Exercise material
Start
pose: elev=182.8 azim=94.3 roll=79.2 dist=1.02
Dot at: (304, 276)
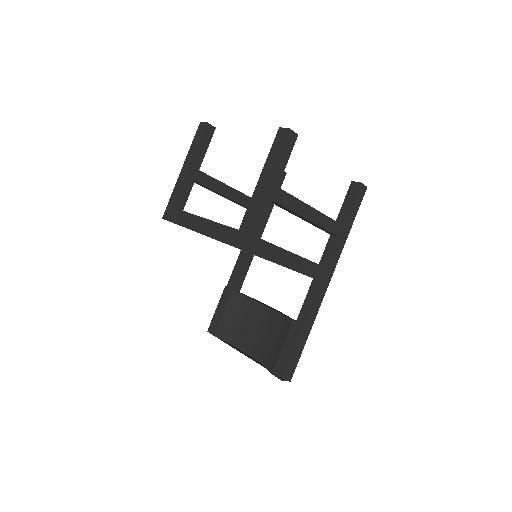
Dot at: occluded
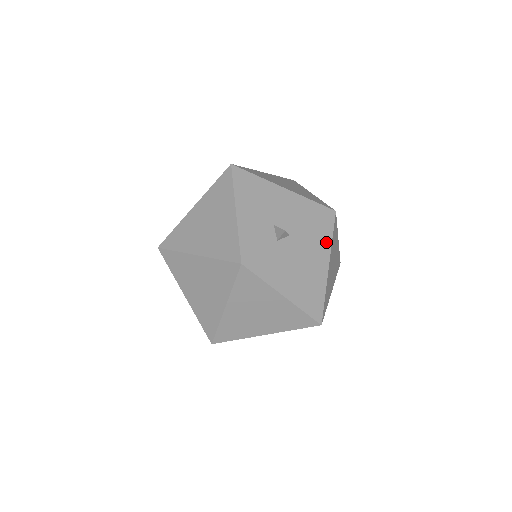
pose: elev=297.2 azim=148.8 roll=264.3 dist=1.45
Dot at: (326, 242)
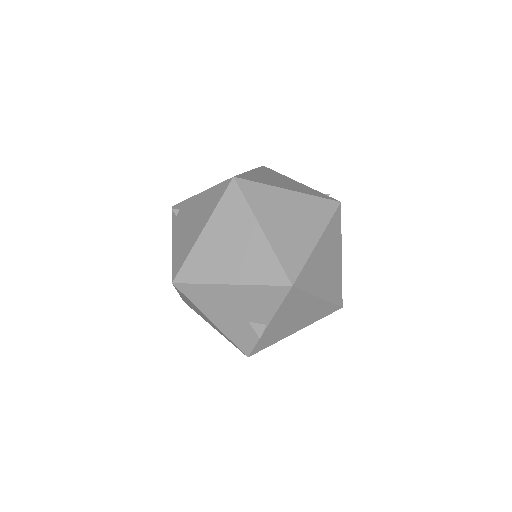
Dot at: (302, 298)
End
Stated goal
Place every line of the listing above into a JSON array of strings, one string per line, omitting blank lines and the picture placeholders.

Correct response
[
  "pose: elev=182.8 azim=94.3 roll=79.2 dist=1.02",
  "Dot at: (304, 276)",
  "Dot at: occluded",
  "pose: elev=297.2 azim=148.8 roll=264.3 dist=1.45",
  "Dot at: (326, 242)",
  "Dot at: (302, 298)"
]